How can I calculate pi in Fortran without using intrinsic functions?

[mrous27]

Homework Statement

I have a project about pi. We are wanted to calculate pi in Fortran 90/95,without use intrinsic functions. For example, we must think like a computer.

Homework Equations

We must use formula of sin(x) and cos(x) for find 'pi'. When Sin(x)=cos(x) (and error is 10**-4)
4*(result) gives us 'pi.' Do you have any suggestion?

The Attempt at a Solution

 

[niklaus]

Quick and dirty (but inefficient):

Do a loop that increases x by a small amount every time, calculate sin(x) and cos(x), compare them, if they fulfill the condition, congratulations you found pi

more sophisticated: do large increments while sin(x) < cos(x), as soon as cos(x)>sin(x) decrease with smaller increments etc. until you get close enough to sin(x)=cos(x)

 

[berkeman]

Homework Statement

I have a project about pi. We are wanted to calculate pi in Fortran 90/95,without use intrinsic functions. For example, we must think like a computer.

Homework Equations

We must use formula of sin(x) and cos(x) for find 'pi'. When Sin(x)=cos(x) (and error is 10**-4)
4*(result) gives us 'pi.' Do you have any suggestion?

The Attempt at a Solution

Welcome to the PF.

We normally delete threads where the original poster (OP) shows zero effort as you have done. But you have received a helpful reply, so we will not delete this thread. Please show your work based on the hints that you have received.

 

[mrous27]

My attempt ;
PROGRAM ASD
IMPLICIT NONE
REAL::SINX,x,cosx,z
INTEGER::I,N=9000
DO i = 1,n

x=0.5
n=1
sinx=0.
sinx=sinx+z
n=n+1
z=z+(-1)**n*x**(2*n+1)/((2*n-2)*(2*n-1))
print*, sinx

END DO



DO i = 1,n
x=0.5
n=1
cosx=0.
cosx=cosx+z
n=n+1
z=z+(-1)**n*x**(2*n)/((2*n-1)*(2*n))
print*,cosx


END DO
IF ((abs((sinx+z)-(cosx+z))) < (1.E-4)) THEN

print*, (abs(sinx-cosx))
end if
end program asd

 

[rcgldr]

Your program calculates one value for sinx, another for cosx, does a single compare and then just quits. You will need an outer loop that tries different values of x, while the two inner loops calculate values for sinx and cosx.

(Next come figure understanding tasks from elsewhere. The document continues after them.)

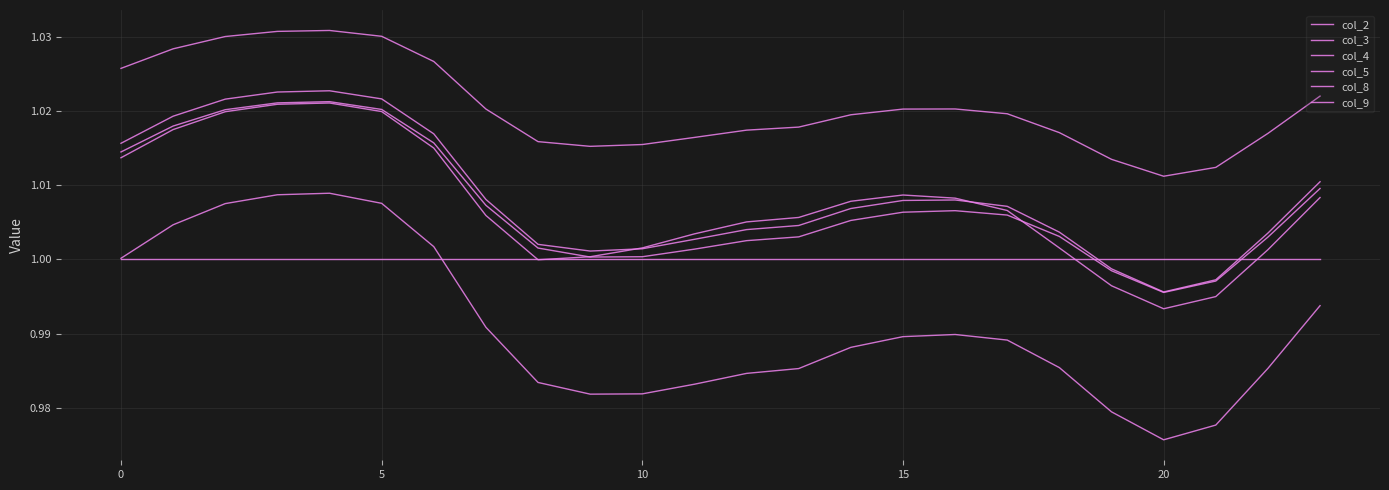

Is this an area chart (filled region under the line)?

No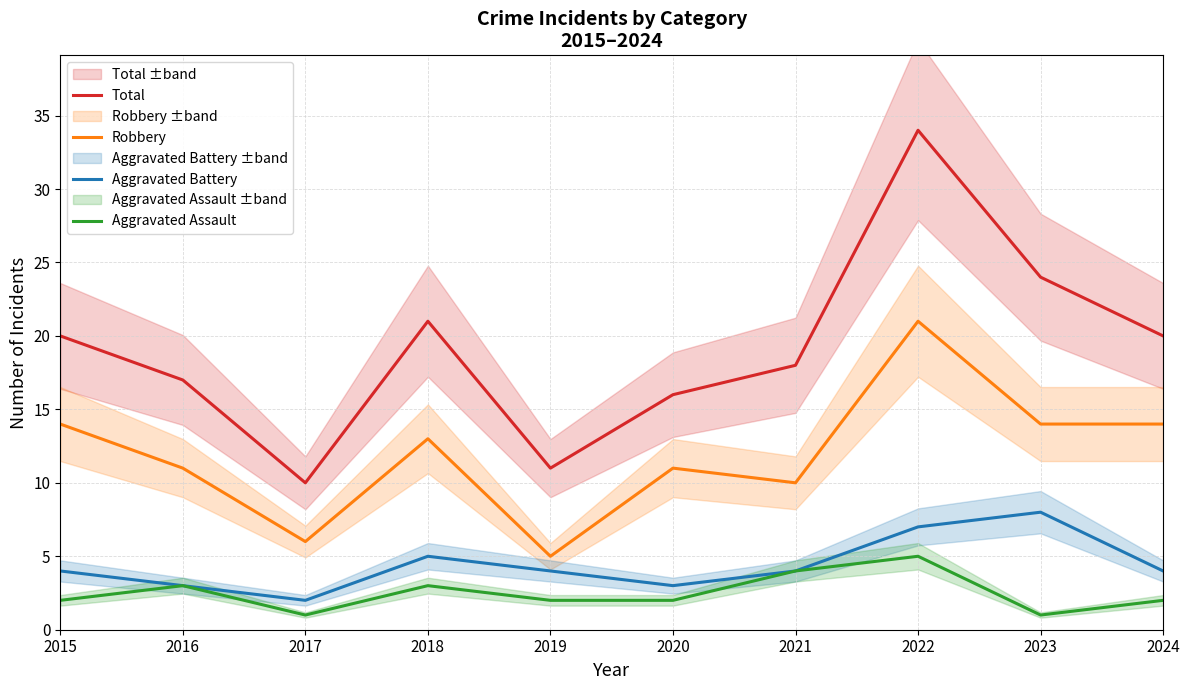

Rank the series at 2020 from highest to lowest value.

Total, Robbery, Aggravated Battery, Aggravated Assault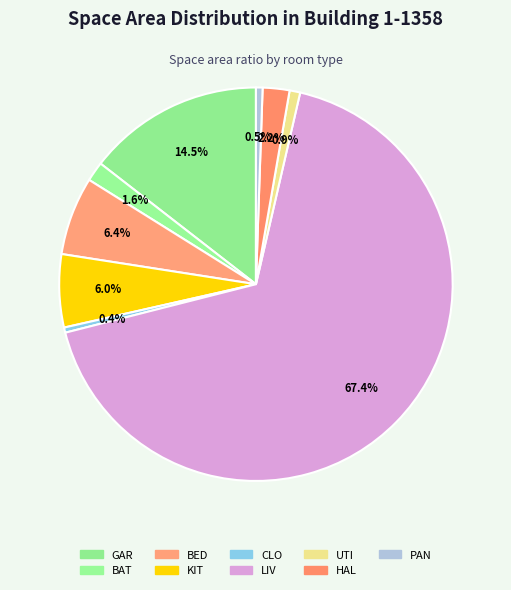

Which has a higher value, HAL or GAR?

GAR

Your loops to calculate sinx and cosx need to be fixed. You might want to use the actual sin(x) and cos(x) functions from Fortran and compare them to the values you get from your loops.

 

[mrous27]

Thakns,It is forbidden to use sin(x) and cos(x). We have to use these infinite series to describe sin(x) and cos(x) to Fortran.

 

[rcgldr]

Thakns,It is forbidden to use sin(x) and cos(x). We have to use these infinite series to describe sin(x) and cos(x) to Fortran.

I only meant to use sin(x) and cos(x) to check your infinite series loops. Those loops need to be fixed.

 

[mrous27]

Thanks for this also :) I will try to fix them.

 

[niklaus]

Your loops don't calculate anything like sin(x) or cos(x) at the moment. I am not sure if you are trying to implement the taylor expansions of sine and cosine (a good idea in my opinion), but if you are, 9000 terms would be total overkill. 10 should be plenty for your purposes.

Hint about loops: You probably should make use of the variable i somehow...

Suggestion about the structure of the program: If you know how, maybe it would be helpful to put the calculations of sin and cos into separate functions, so you can call them like the built in ones, for example call them mysin(x) and mycos(x).

 

[CWatters]

There are several ways without using trig functions..

http://mathworld.wolfram.com/PiFormulas.html

not all appear converge quickly. You would need to check how many terms are required to get to the required accuracy.